Version 0.4.0 renamed ten tools to match user mental models rather than internal layer structure. Old names still work — they are registered as deprecated aliases that point to the new handlers. Deprecated aliases will be removed in 1.0.

| Old name (0.3.x, still works) | New canonical name (0.4.0) | |---|---| | conduit_wrap_request | conduit_optimize_request | | conduit_execute_tool | conduit_call_tool | | conduit_rule_stats | conduit_optimization_stats | | conduit_ab_assign | conduit_ab_get_variant | | conduit_compress | conduit_summarize_history | | conduit_deduplicate | conduit_dedupe | | conduit_handoff | conduit_handoff_pack | | conduit_fetch_handoff | conduit_handoff_load | | conduit_report | conduit_cost_report | | conduit_explain | conduit_explain_request |

Behaviour change — `conduit_deduplicate`

conduit_deduplicate is still accepted as an alias, but in 0.4.0 it now shares its handler with conduit_dedupe — which means its defaults changed:

Case-insensitive by default. "Hello" and "HELLO" are now treated as duplicates. Pass case_sensitive: true to restore the 0.3.x behaviour.
Duplicates are removed by default. The output no longer contains [duplicate of: hash] markers — duplicates are dropped from the list. Pass return: "annotated" to restore the 0.3.x behaviour.

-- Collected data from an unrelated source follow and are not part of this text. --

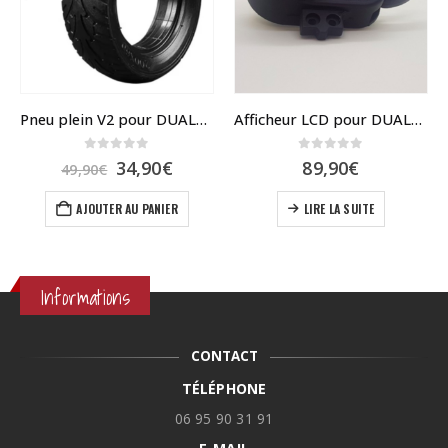
Pneu plein V2 pour DUALTRON Raptor
Afficheur LCD pour DUALTRON 2 et mini 4 pro
0
sur 5
0
sur 5
Le
Le
34,90
€
89,90
€
49,90
€
prix
prix
s sur la page du produit
initial
actuel
AJOUTER AU PANIER
LIRE LA SUITE
était :
est :
49,90€.
34,90€.
Informations
CONTACT
TÉLÉPHONE
06 95 90 31 91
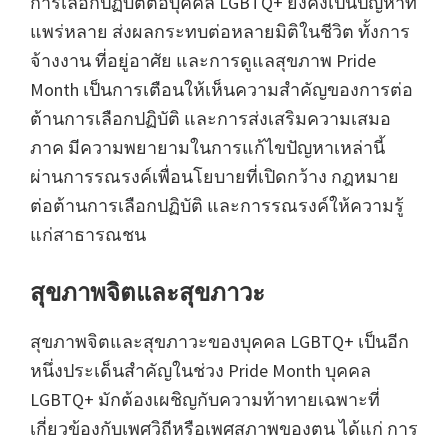
การเลือกปฏิบัติต่อบุคคล LGBTQ+ ยังคงเป็นปัญหาที่
แพร่หลาย ส่งผลกระทบต่อหลายมิติในชีวิต ทั้งการ
จ้างงาน ที่อยู่อาศัย และการดูแลสุขภาพ Pride
Month เป็นการเตือนให้เห็นความสำคัญของการต่อ
ต้านการเลือกปฏิบัติ และการส่งเสริมความเสมอ
ภาค มีความพยายามในการแก้ไขปัญหาเหล่านี้
ผ่านการรณรงค์เพื่อนโยบายที่เปิดกว้าง กฎหมาย
ต่อต้านการเลือกปฏิบัติ และการรณรงค์ให้ความรู้
แก่สาธารณชน
สุขภาพจิตและสุขภาวะ
สุขภาพจิตและสุขภาวะของบุคคล LGBTQ+ เป็นอีก
หนึ่งประเด็นสำคัญในช่วง Pride Month บุคคล
LGBTQ+ มักต้องเผชิญกับความท้าทายเฉพาะที่
เกี่ยวข้องกับเพศวิถีหรือเพศสภาพของตน ได้แก่ การ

If you relied on the old behaviour, either pin those two parameters or migrate to conduit_dedupe explicitly so the intent is clear.

String-friendly inputs

conduit_dedupe, conduit_summarize_history, and conduit_handoff_pack now accept items: string[] in addition to the legacy {role, content}[] form. Strings are wrapped internally as {role: "user", content: str}. The legacy messages parameter is still accepted on the first two for backwards compatibility.

Compression presets

conduit_summarize_history accepts preset: "aggressive" | "balanced" | "light" so you no longer need to set trigger_tokens and keep_recent_turns by hand. "balanced" matches the 0.3.x defaults. Explicit values still override the preset.

Minimal `conduit_optimize_request`

conduit_optimize_request accepts {model, messages} in addition to the full Anthropic Messages request object. The minimal form wraps the pair into a full request, then applies cache breakpoints.

FAQ

Does claude-conduit work with a Claude Max/Pro subscription? Partially. 6 of 8 layers work without an API key. L3 context compression and L7 handoff compression require ANTHROPIC_API_KEY because they call Haiku directly. There is no OAuth passthrough from Max/Pro subscriptions — Anthropic's terms prohibit using subscription credentials to drive programmatic API traffic.

How do I get an API key? Create one at console.anthropic.com. You pay per token; L3 and L7 use Haiku, which is the cheapest model in the lineup.

What does "fallback mode" mean for L3 and L7? Simple character-based truncation instead of semantic compression. Old turns are clipped to fit a token budget rather than summarised by Haiku. Still functional, but materially less effective — you lose information that a summary would have preserved.

Can I use Ollama or another local model? Not currently supported. claude-conduit requires Haiku for L3 and L7 output quality; swapping in a local model would change the compression behaviour in ways we cannot guarantee.

Which layers run by default? All eight. L3 and L7 detect a missing API key at call time and switch to truncation fallback automatically — no configuration needed. Run conduit doctor to confirm which mode each layer will use on your machine.